[Stored records]
────────────────────

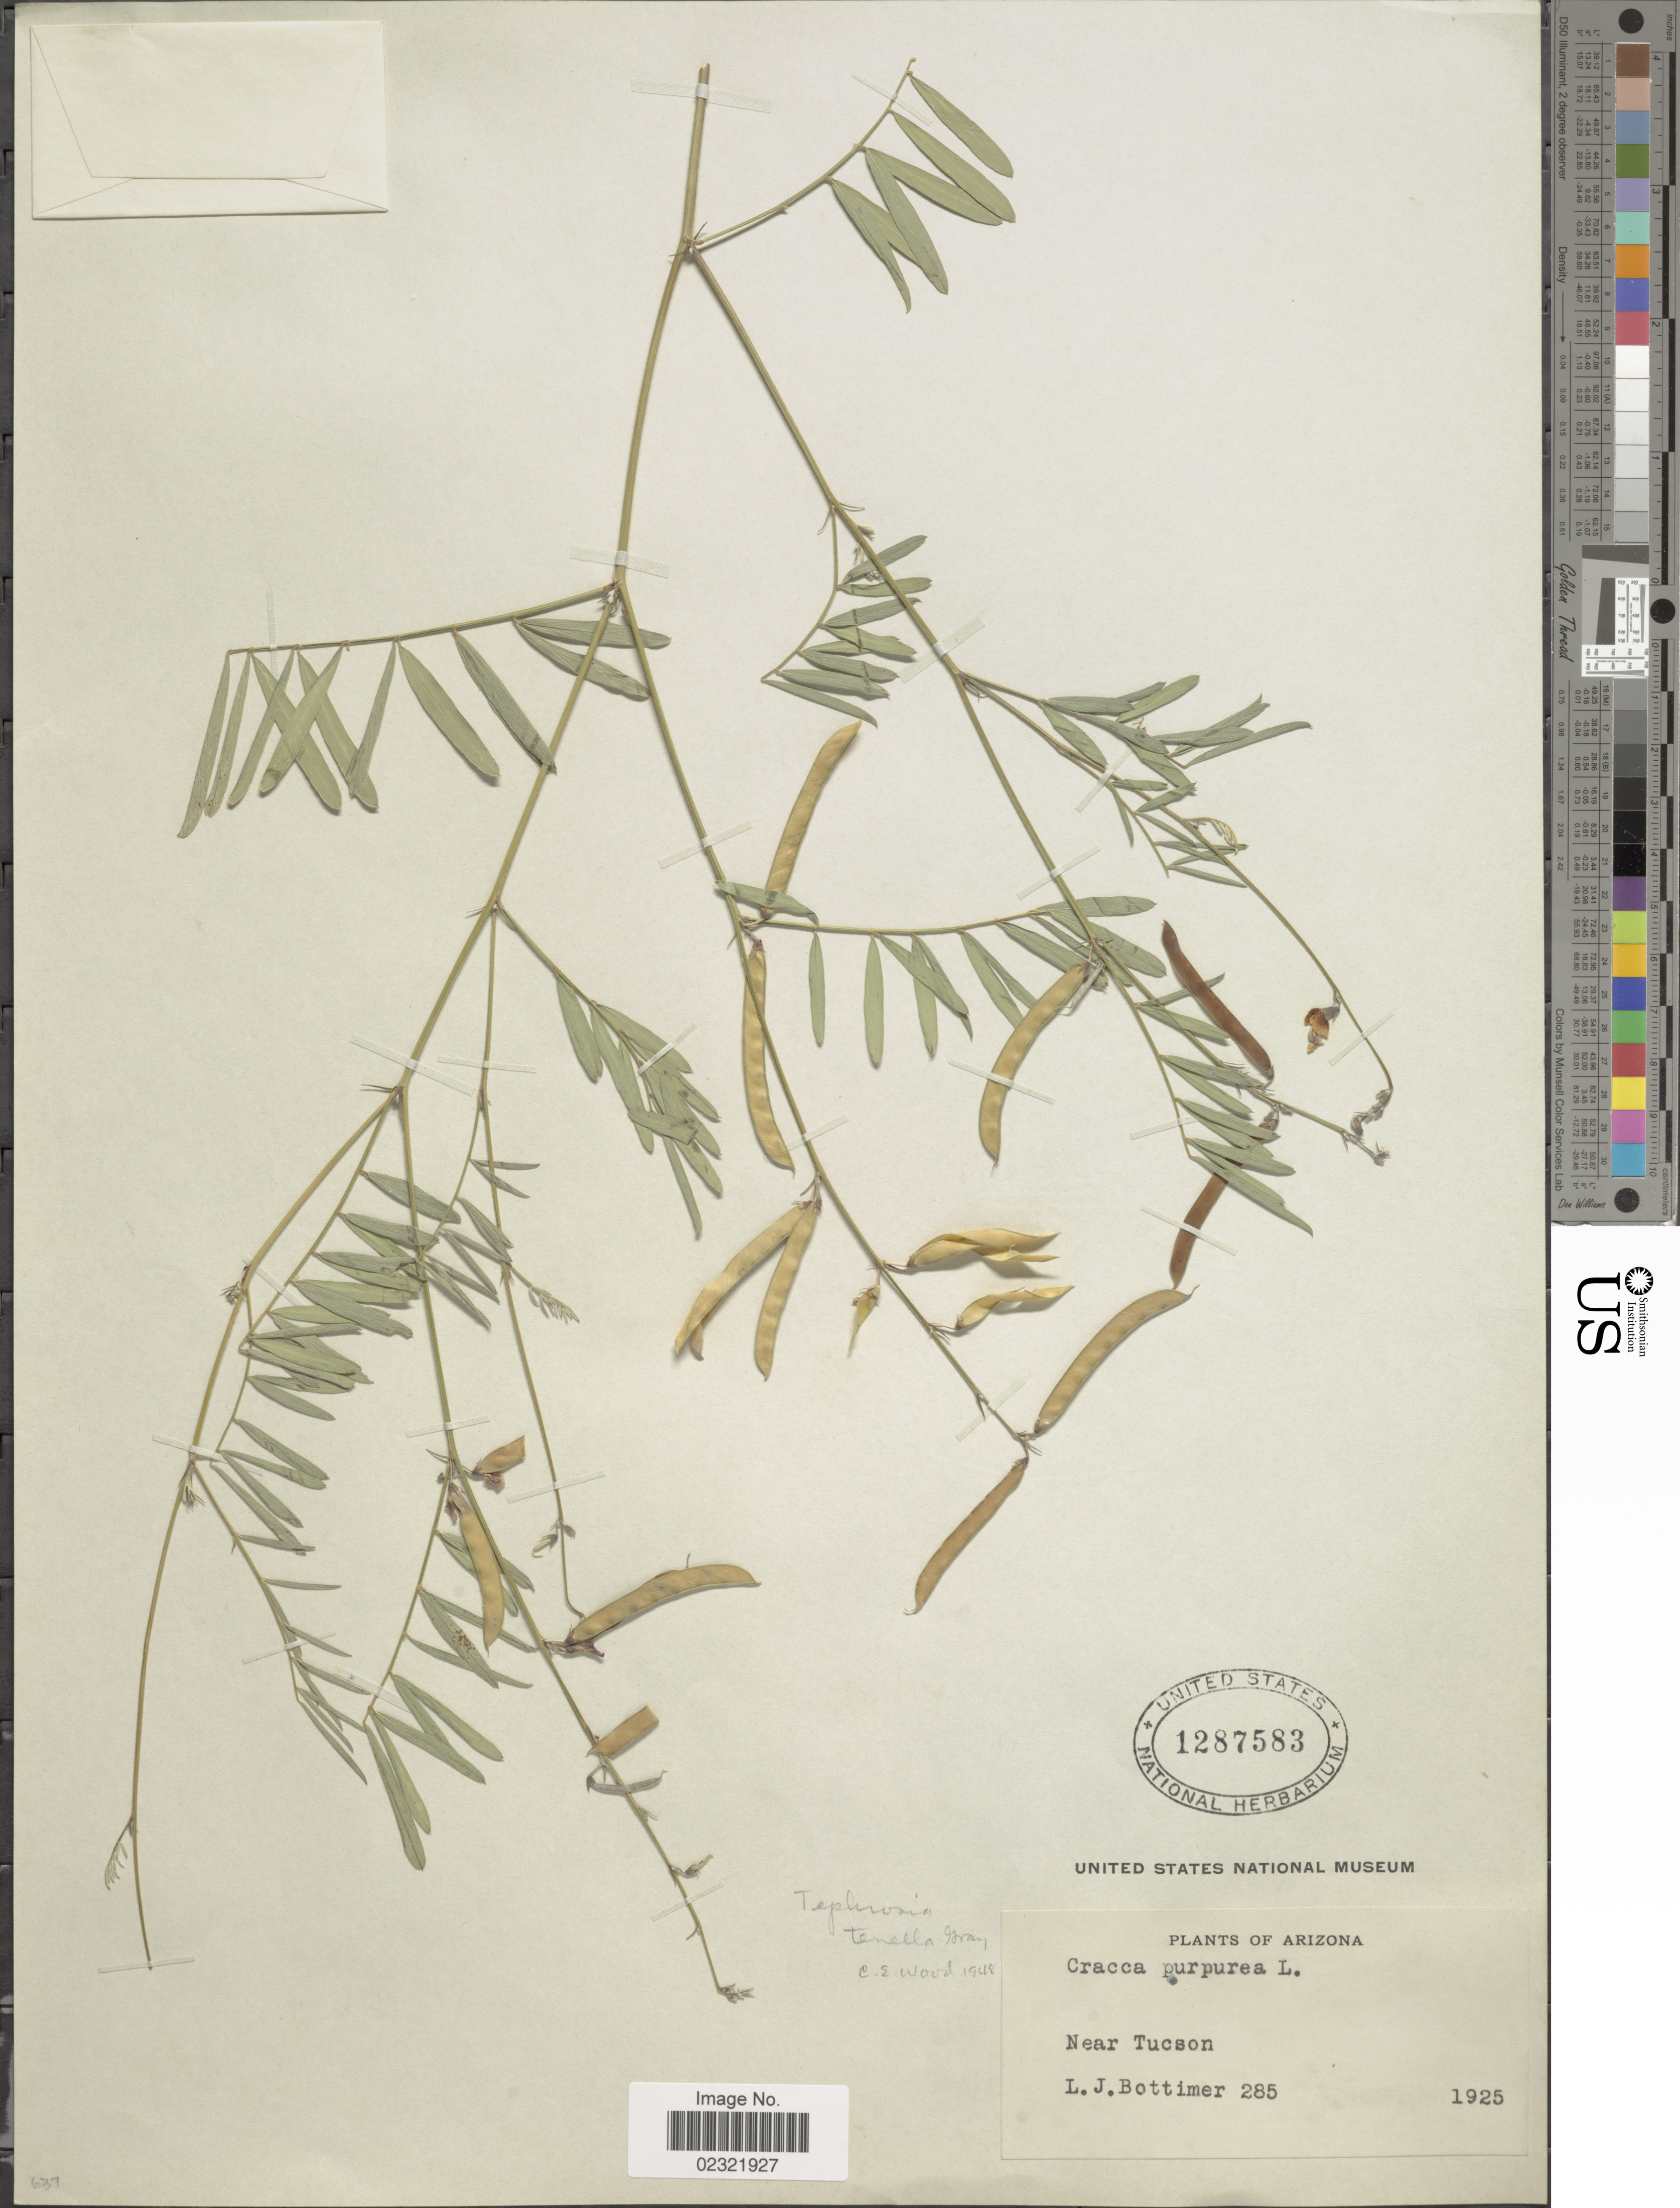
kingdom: Plantae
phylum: Tracheophyta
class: Magnoliopsida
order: Fabales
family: Fabaceae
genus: Tephrosia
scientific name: Tephrosia tenella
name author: A. Gray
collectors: L. Bottimer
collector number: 285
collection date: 1925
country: United States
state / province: Arizona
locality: Near Tucson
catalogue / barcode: US 1287583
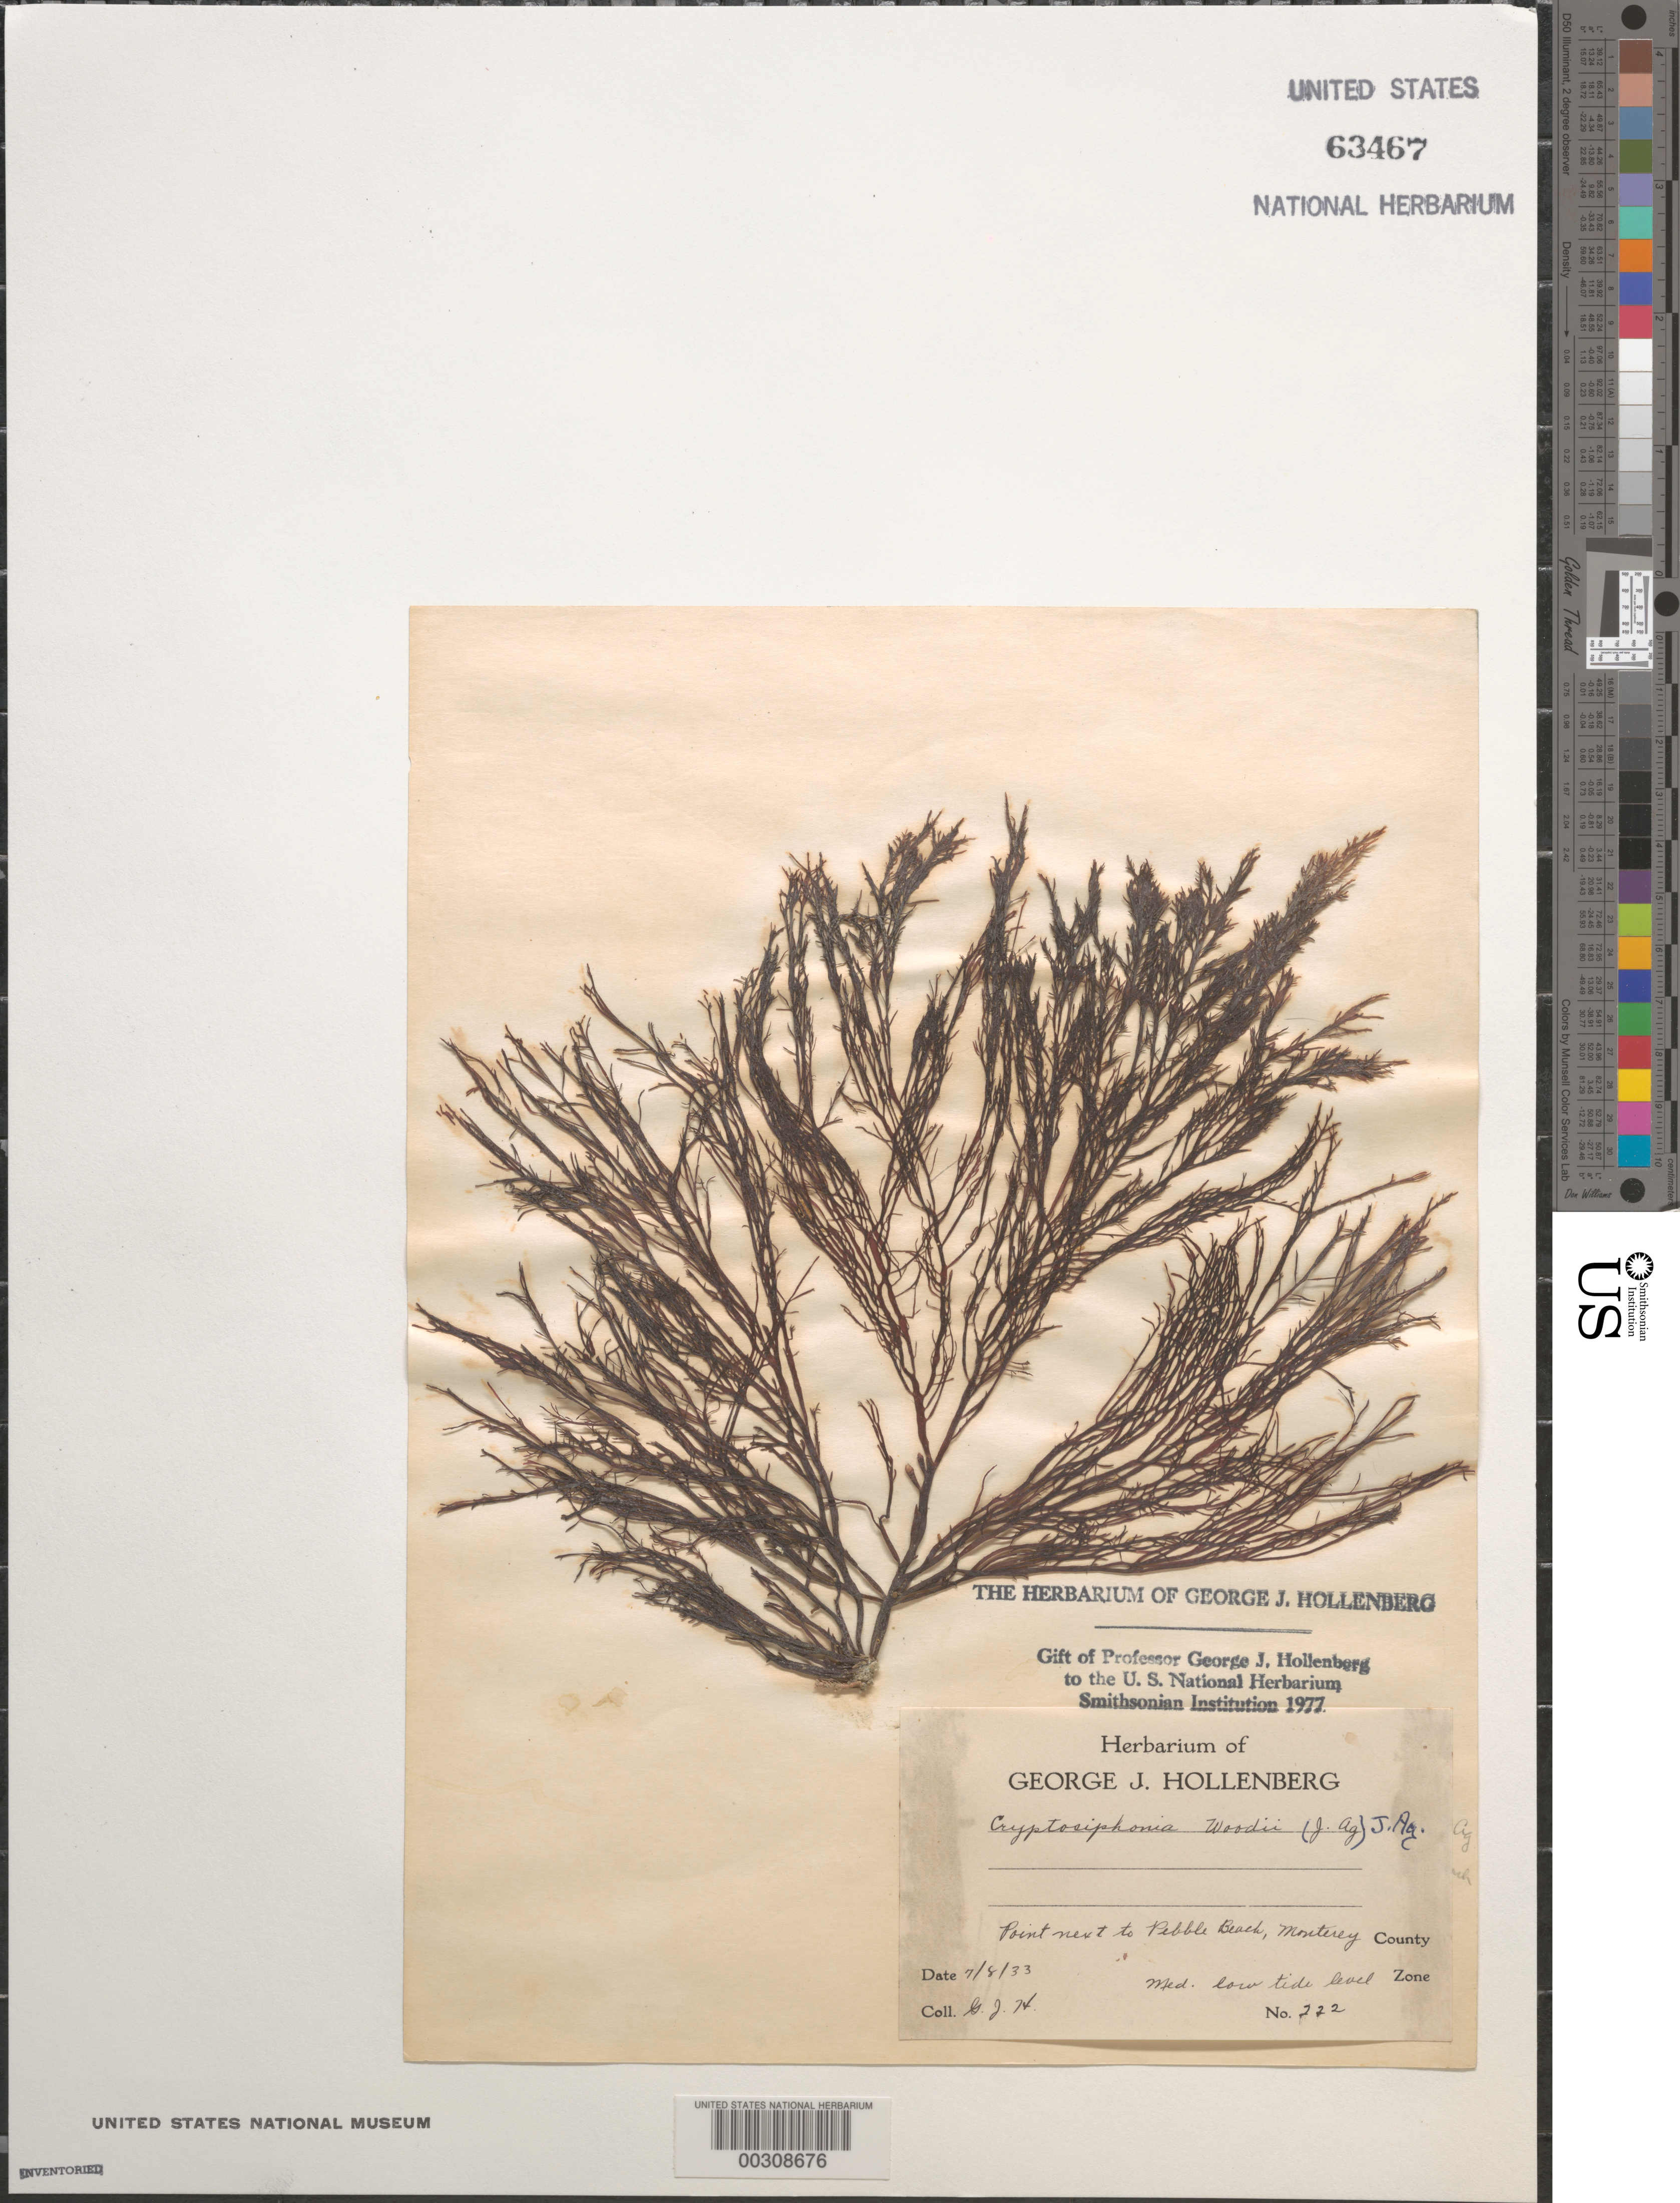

────────────────────

**Task details:** Return the lines of the data above without changes, starting at the line that contains "class: Magnoliopsida" and continuing through the end of the data. Leave out the pictures.

**Reply:**
class: Magnoliopsida
order: Fabales
family: Fabaceae
genus: Tephrosia
scientific name: Tephrosia tenella
name author: A. Gray
collectors: L. Bottimer
collector number: 285
collection date: 1925
country: United States
state / province: Arizona
locality: Near Tucson
catalogue / barcode: US 1287583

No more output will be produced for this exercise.